“What’s wrong? She’s deaf not daft!”
It is 1953. My mother’s friend, Mrs T, admonishes a passer-by at Victoria Station for staring at her daughter in a noisy group of deaf children on the platform.
My mother never challenges gawkers but I am told to stare back. At eight years old I relish breaking rules that, somehow, don’t apply where my sister is concerned.
Before television was widely available, few people understood deafness, often referring to deaf people as ‘deaf and dumb’ regardless of whether they used their voices.
The noisy rabble on the platform should have put paid to that misconception. Hearing and deaf siblings caused an equal measure of commotion; their joy apparent as they faced each other, touched arms for attention, waved hands at their mothers.
Of course, their speech was different. Yours would be if you’d never heard the words you use every day. Some shouted. Others were quieter. But they were never dumb.
Ignorance abounds. Few understand the difference between genetics and those deafened from illness such as meningitis, the cause of deafness in 25% of hearing impaired children.
My sister was in the latter group but many questioned whether I should have babies! Another myth is that all deaf children can be helped with hearing aids, but for the profoundly deaf like my sister there is nothing.
Also, until a few years ago no one could foresee something called a cochlear implant (a surgically implanted electronic device which can provide a sense of sound to deaf people).
It was three years before my sister’s diagnosis in 1943, with my mother’s concerns repeatedly dismissed as neurotic. Even today some deaf children are misdiagnosed with deceptive behaviour giving the impression they can hear.
In wartime, the tentacles of conscription extended into the heart of schools for the deaf, with young men and women snatched from their vocation. A teacher of the deaf was not a reserved occupation.
Even today, charities must campaign to retain funding – such is the invisibility of deafness.
The NDCS (National Deaf Children’s Society) receives 95% of its funding from the general public. This is the organisation which arranges visits to families coping with a newly diagnosed deaf child. They offer support, advice, links to other families and teach early signs to mothers who then teach their babies.
Five per cent from the Government? Can you believe that?
As we approach the 2015 General Election, I shared a Facebook post from NDCS and activated a link to ask all my candidates here in Dorset if they would support deaf children. Four days before The Big Vote and no answer from any of them. Sadly, I have to say I am not surprised. It is the Cinderella of disabilities.
Our local authority, Hertfordshire, refused to fund my sister’s schooling until she was seven, despite professional advice that language and learning opportunities were being irretrievably missed.

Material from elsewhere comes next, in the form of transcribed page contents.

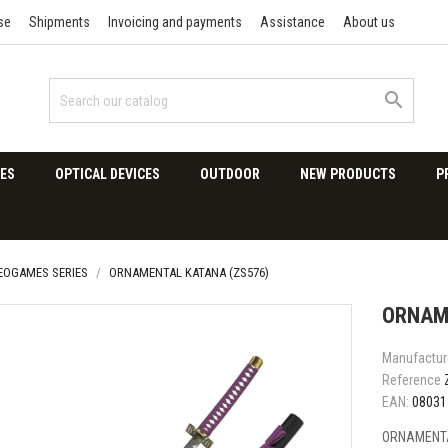
se
Shipments
Invoicing and payments
Assistance
About us

ES
OPTICAL DEVICES
OUTDOOR
NEW PRODUCTS
P
DEOGAMES SERIES
ORNAMENTAL KATANA (ZS576)
ORNAM
Manufactur
Reference
EAN:
08031
ORNAMENTA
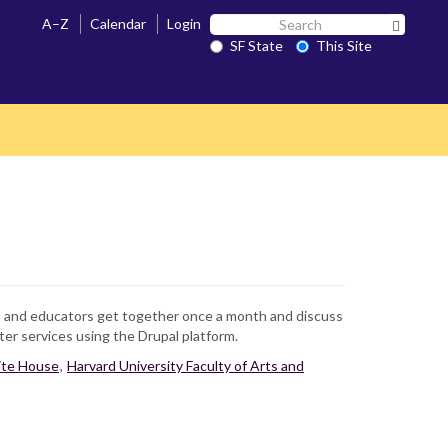
Search
A–Z
Calendar
Login
Search 
SF
SF State
This Site
State
rs and educators get together once a month and discuss
r services using the Drupal platform.
te House
,
Harvard University Faculty of Arts and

Specialist teaching from three years old was available privately with Mary Corbishley at Mill Hall Oral School for the Deaf, where the children were taught to speak and lipread. Family members emptied their coffers for this essential start in her life.
At 13, my sister gained a place at Mary Hare Grammar School for the Deaf, again an oral environment. She was a Queen’s Guide and camped each year with hearing Guides from Harpenden.

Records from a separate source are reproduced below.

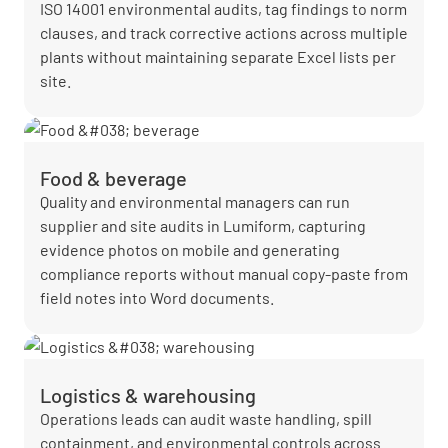
ISO 14001 environmental audits, tag findings to norm
clauses, and track corrective actions across multiple
plants without maintaining separate Excel lists per
site.
Food & beverage
Quality and environmental managers can run
supplier and site audits in Lumiform, capturing
evidence photos on mobile and generating
compliance reports without manual copy-paste from
field notes into Word documents.
Logistics & warehousing
Operations leads can audit waste handling, spill
containment, and environmental controls across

Excelling at sport, she later played weekly fixtures in the Harpenden Ladies Hockey team. A brilliant tennis player, she always made the semi-final or final in the local tennis club championships every year.
On leaving school, she trained on the comptometer (a key-driven, mechanical calculator). Despite her high intelligence, she could only do repetitive boring jobs with no use of the phone or face-to-face contact.
Isolated and frustrated she battled depression, a common problem for deaf youngsters.
Fiercely independent, she bought a scooter, passed her driving test and then the advanced driving diploma. Her success featured in the local paper, the banner headline, ‘Young person overcomes disability’. Later she learnt to drive.
People asked me, should she drive? Wasn’t it dangerous? ‘Well,’ I said, ‘hearing drivers with music blaring out of their in-car entertainment can’t hear an ambulance or car horn either.’ I still have to repeat this analogy.
Eventually my sister met her husband-to-be, who is ‘deaf without speech’ and uses finger spelling with a smattering of Australian sign language.
Far from being a language barrier, they communicated well from their first meeting and lead a full life travelling the country to deaf events and abroad on holiday.
For important meetings and medical appointments they have a qualified interpreter but clearly they are unusual or lucky, as the charity Action on Hearing Loss is campaigning via Facebook and Twitter for every deaf person to have an interpreter at GP appointments.
My mother, a founder member of the National Deaf Children’s Society, would be appalled at such lack of progress over 70 years.
When, in 2005, at the time of my sister’s hip replacement, a nurse brought her a satellite phone, the interpreter showed little surprise. Having watched them shout and speak to her as if she was an imbecile, I returned to the hospital armed with my own guide sheet on how to speak to deaf people.
Unbelievable that nursing training apparently missed out this element of communication.
Attitudes have improved, although only five years ago, visiting Harpenden, our childhood home, for research, someone had a Eureka moment and referred to remembering my ‘deaf and dumb sister’.